Government poured so much into sugar and came up unsweetened

Dear Editor,
Could someone tell me if we’re really living under the PPP or the PNC? First, chicken disappeared from the shelves. Now, sugar. The PPP always used to boast how they knew how to run sugar. Even in the days when canefields were being burned during the Burnham years, the PPP reassured us that the PNC had no clue on sugar and that if they were in power they would show how to run the sugar industry. After all, the PPP got a massive chunk of its support from the sugar industry. So 1992 comes around and the PPP got their opportunity. The self-proclaimed masters of sugar got 19 years to show us some sugar. Instead we got 19 years of bitterness. A 19-year ‘cane-ing.‘ Mismanagement to incompetence to wastage to ineptitude to cluelessness to hair pulling to now no sugar on the shelves. How did we end up from the guys showing the PNC how to burn cane to not enough cane-burning after every crop to not enough sugar to sweeten that customary cup of Guyanese tea in the evening. Well, ask that guy who wants to be President. His name is Donald Ramotar. He has been sitting on the board of GuySuCo for donkey years now. Ask him for your two tablespoons of sugar. He won’t give you answers but still ask him. He is part and parcel of the degrading of the sugar industry.

While you’re asking, ask Presi-dent Jagdeo and his family member by marriage, Agriculture Minister Robert Persaud for your sweetener for your tea. These are the guys who built a big fancy shiny looking white elephant factory at Skeldon that keeps breaking down and malfunctioning more than the decision-making process at Cabinet meetings. They built a packaging plant at Enmore that costs more than a bigger plant in Kenya but they can’t seem to package sugar for the Guyanese people to put in their parsad, mettai, cross buns, cakes  and sweetmeats.

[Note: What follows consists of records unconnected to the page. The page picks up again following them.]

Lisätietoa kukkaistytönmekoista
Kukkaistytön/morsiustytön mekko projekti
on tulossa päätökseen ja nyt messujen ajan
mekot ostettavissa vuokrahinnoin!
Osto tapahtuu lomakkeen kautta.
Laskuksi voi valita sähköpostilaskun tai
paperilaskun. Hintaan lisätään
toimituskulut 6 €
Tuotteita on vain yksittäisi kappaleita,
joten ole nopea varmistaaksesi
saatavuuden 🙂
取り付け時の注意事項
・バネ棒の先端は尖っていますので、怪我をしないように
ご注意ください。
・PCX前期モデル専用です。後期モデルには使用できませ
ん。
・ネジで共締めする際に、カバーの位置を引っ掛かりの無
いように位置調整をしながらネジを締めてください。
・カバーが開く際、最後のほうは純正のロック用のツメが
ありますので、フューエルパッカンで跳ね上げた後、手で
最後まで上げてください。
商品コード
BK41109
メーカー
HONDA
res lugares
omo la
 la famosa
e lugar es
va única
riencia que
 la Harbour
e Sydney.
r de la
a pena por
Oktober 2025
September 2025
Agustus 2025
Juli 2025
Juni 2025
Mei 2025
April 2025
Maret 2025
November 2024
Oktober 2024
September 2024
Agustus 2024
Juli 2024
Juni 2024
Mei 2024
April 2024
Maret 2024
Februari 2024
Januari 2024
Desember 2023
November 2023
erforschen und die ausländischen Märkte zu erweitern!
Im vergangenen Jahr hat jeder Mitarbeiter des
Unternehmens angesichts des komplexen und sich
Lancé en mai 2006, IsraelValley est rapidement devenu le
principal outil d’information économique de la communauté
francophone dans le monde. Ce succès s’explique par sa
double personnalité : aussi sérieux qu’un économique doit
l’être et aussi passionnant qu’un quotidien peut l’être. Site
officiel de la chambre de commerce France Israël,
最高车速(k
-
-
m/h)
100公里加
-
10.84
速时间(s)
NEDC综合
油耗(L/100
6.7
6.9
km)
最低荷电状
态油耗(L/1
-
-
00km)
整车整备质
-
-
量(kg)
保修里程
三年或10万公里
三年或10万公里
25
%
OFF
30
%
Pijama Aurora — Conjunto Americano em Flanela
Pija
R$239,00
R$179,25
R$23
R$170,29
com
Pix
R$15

No government has poured so much into sugar and came up so bitter, empty and unsweetened. It tells me the PPP has no clue on sugar and on industrial development. They are lost. They don’t know what to do. You can’t spend your way to competency. You can’t purchase acumen and managerial skills. Machinery can’t replace brainpower. After all, someone has to operate it, has to fix it and maintain it. You can’t force people to remain tied to sugar when you have broken it and made a royal mess of it. You can’t force people to accept foreign management when you have not trained them and equipped them to manage their own industry.

From chicken to sugar to what next? Consumers are seeing no sugar on the shelves but GuySuCo’s Deputy Chief Execu-tive Officer Rajendra Singh says  there is no shortage. He also says the price is the same at $4,900 per 100-lb bag. If Mr Singh’s price is to be believed, it means Guyanese are paying US 24.5 cents per pound of sugar while the world price is at US 28.41 cents per pound. Savings of a whopping US 3.91 cents or $7.82 per pound of sugar. At least Guyanese-Americans earning the equivalent of $9.45 million per year are paying US 3.91 cents more for sugar than Guyanese in Guyana earning $0.5 million per year. But then again these Guyanese-Americans are paying $261 per pound of chicken while Guyanese in Guyana are paying $400 per pound. People tend to eat more chicken than sugar in Guyana. If someone had mentioned no sugar on the shelves in a PPP-led Guyana twenty years ago, they would have been run out of town.
Mr Ramotar can’t deliver sweetness to this country. He gave us many years of GuySuCo bitterness.